While we won’t immediately concede that copper will give back all its gains, we do believe that many investors are hearing only what they want with respect to the new President’s economic plans. Even under the best of circumstances the road to his infrastructure spend is strewn with 535 potholes in Congress, many of whom are at least as bad as any we would find on the nation’s roadways. At least on the sentiment front, it certainly makes sense that copper may have run a bit too far, a bit too fast.
How about the valuation? On a trailing basis at least, Freeport looks pretty good. At today’s closing price FCX is trading with a market cap of 21.650 billion, just 12 times the 1.8 billion in FY2016 profits the company reported two weeks ago. Of course we cannot drive by looking in the rear-view mirror. Wall street appears to be anticipating lower profits in 2017, with the average of analysts’ forecasts around 1.644 billion. Still that would represent a multiple of ~ 14.2x FY earnings. Still a discount to the broad market and even to the company’s peers. It is worth noting though that the forward valuations are highly fluid. Recently inflation data has been higher than expected, and while generally we expect higher inflation to result in higher commodity prices (thus preserving margins for companies like Freeport), it is possible to see higher production costs and lower average selling prices depending on supply and demand. Consider if we take the pre-election copper price of ~$2.10/lb and the 2015 costs of 1.57/lb. That .53/lb spread is substantially smaller than if we take the current price of copper at $2.75 versus the 2015 cost of 1.26/lb or roughly $1.50/lb margin. The sensitivity to both costs and their commodity sales prices along with a balance sheet with $15b in net debt suggests a volatile share price!

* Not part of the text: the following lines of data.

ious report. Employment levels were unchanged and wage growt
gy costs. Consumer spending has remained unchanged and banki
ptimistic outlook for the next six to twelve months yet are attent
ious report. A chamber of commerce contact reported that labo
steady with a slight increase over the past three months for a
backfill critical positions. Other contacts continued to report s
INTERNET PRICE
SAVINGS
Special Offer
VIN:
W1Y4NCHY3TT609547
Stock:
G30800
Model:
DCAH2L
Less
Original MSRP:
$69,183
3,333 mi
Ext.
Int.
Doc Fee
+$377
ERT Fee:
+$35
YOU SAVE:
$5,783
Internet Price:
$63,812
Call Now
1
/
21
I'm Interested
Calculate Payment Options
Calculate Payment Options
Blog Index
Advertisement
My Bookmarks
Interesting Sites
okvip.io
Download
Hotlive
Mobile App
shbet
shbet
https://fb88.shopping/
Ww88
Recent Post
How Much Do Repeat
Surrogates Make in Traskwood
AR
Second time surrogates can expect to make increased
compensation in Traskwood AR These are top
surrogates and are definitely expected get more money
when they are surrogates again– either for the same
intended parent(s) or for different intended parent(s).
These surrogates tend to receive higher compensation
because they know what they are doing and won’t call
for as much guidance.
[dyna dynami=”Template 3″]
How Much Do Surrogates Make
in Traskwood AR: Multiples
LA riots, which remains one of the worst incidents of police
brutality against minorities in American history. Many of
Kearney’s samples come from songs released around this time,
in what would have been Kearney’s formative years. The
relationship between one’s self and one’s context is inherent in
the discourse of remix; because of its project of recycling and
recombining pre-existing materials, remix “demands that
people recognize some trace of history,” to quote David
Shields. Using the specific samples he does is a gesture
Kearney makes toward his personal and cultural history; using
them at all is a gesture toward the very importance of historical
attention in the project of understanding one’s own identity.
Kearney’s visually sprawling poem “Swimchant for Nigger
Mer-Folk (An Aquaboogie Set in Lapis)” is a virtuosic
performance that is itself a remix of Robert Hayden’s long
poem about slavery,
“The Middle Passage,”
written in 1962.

Finally, how do the technicals look? For the moment the mid-term bullish trend, looking out six months, remains intact. This agrees with a bullish 60-90 day thesis Carter Braxton Worth laid out on Options Action last Friday, February 10th. Citing low options prices, I suggested buying an April 16/19 call spread would be a reasonable way to make that play while avoiding the risks of a pullback such as the one today’s options traders appear to be betting on. The 1 month trend, which had been bullish through the first days of February has turned neutral at best. The stock saw a 17.06 intra-day high (now resistance) January 24th, the day prior to their earnings report. Since then the stock has traded relatively poorly. A quick scan of the significant shareholders reveals where some of the weakness may be coming from. Technical analysis seeks to reveal what other market participants may be doing, and it seems that Carl Icahn, one of Freeport’s top shareholders, has been taking advantage of the recent strength to sell a substantial block of shares. According to his most recent 13f filing, he had reduced his holdings by 12,763,704 shares as of December 2016. It’s likely that he may have sold more shares since then. Significant sales by major shareholders would certainly explain some of the recent technical weakness.
While today’s bearish activity did not tick all the boxes (valuation, sentiment, technical) for us to go along with it, the bullish sentiment in copper may indeed be overdone leaving the commodity vulnerable for a near-term pullback. Our fundamental analysis reveals that today’s cheap valuations may be a mirage if cost forecasts are too low, or anticipated selling prices for copper in particular are to high. Either way, the leverage of the company to infrastructure, inflation and its own debt-ridden balance sheet suggest moves could be sharp, and options are reasonably priced given that potential. For all of these reasons, although I’m not buying puts alongside today’s trader, I understand why one might.